*Task description*: Transcribe the listing word for word, beginning with the line that contains "The value of col_3 at 4 is 2. True or false?" and continuing through the end of the listing. Leave the pictures out of your transcription.

[Images of plotted data]
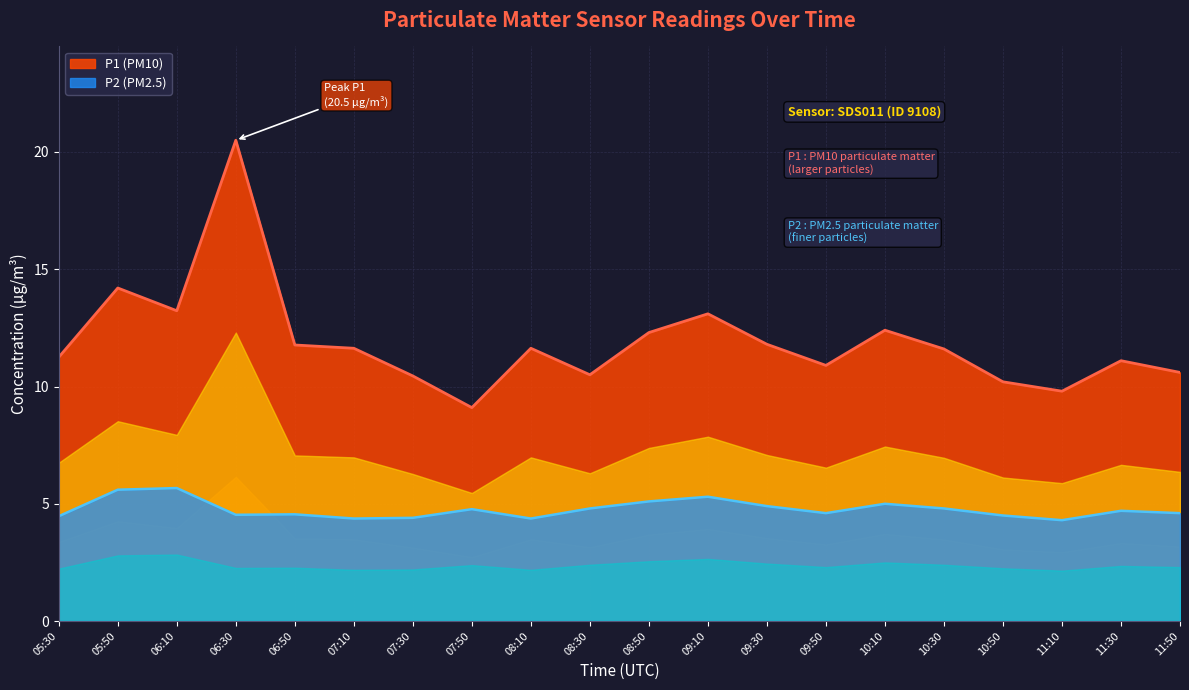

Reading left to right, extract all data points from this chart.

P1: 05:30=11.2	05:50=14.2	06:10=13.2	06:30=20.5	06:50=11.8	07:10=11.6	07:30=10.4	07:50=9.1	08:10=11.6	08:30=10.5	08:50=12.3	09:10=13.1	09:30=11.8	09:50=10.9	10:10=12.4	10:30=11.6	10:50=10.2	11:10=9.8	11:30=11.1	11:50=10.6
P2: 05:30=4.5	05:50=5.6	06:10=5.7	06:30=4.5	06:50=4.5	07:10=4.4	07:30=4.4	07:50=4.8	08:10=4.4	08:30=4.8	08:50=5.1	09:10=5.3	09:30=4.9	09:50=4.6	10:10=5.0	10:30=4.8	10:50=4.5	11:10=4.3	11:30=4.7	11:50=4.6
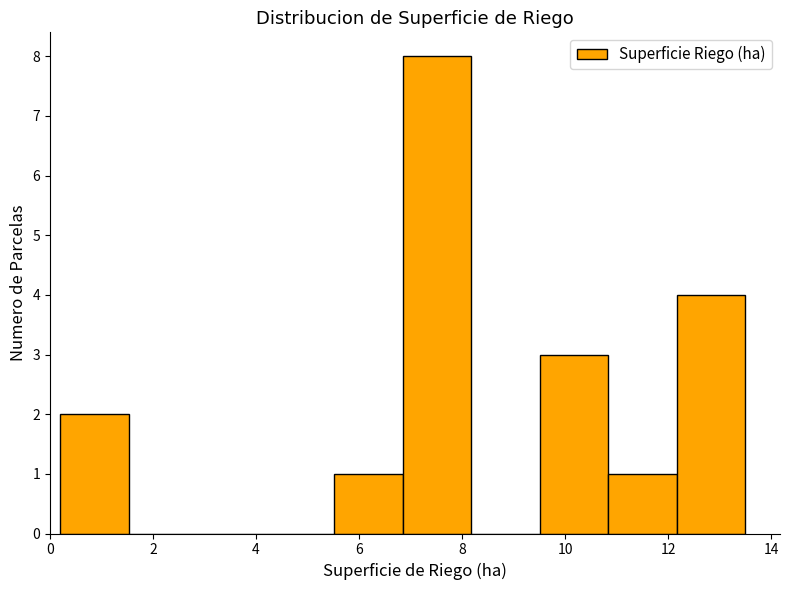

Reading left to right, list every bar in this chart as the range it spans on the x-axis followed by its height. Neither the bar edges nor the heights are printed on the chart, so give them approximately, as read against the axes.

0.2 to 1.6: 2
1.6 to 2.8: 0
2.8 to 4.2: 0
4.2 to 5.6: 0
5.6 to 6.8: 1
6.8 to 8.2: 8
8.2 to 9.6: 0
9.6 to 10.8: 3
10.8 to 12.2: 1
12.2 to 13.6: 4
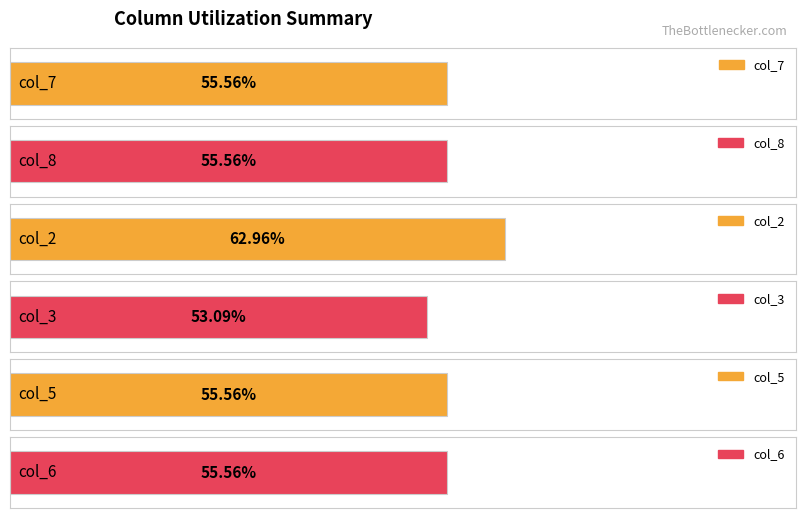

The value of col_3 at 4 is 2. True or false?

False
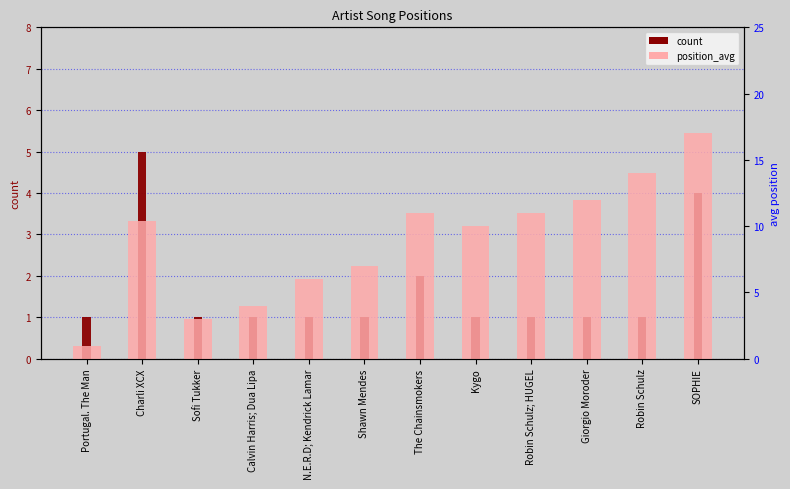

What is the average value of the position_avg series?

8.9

*The completed task*:
The value of col_3 at 4 is 2. True or false?

False

What is the average value of the position_avg series?

8.9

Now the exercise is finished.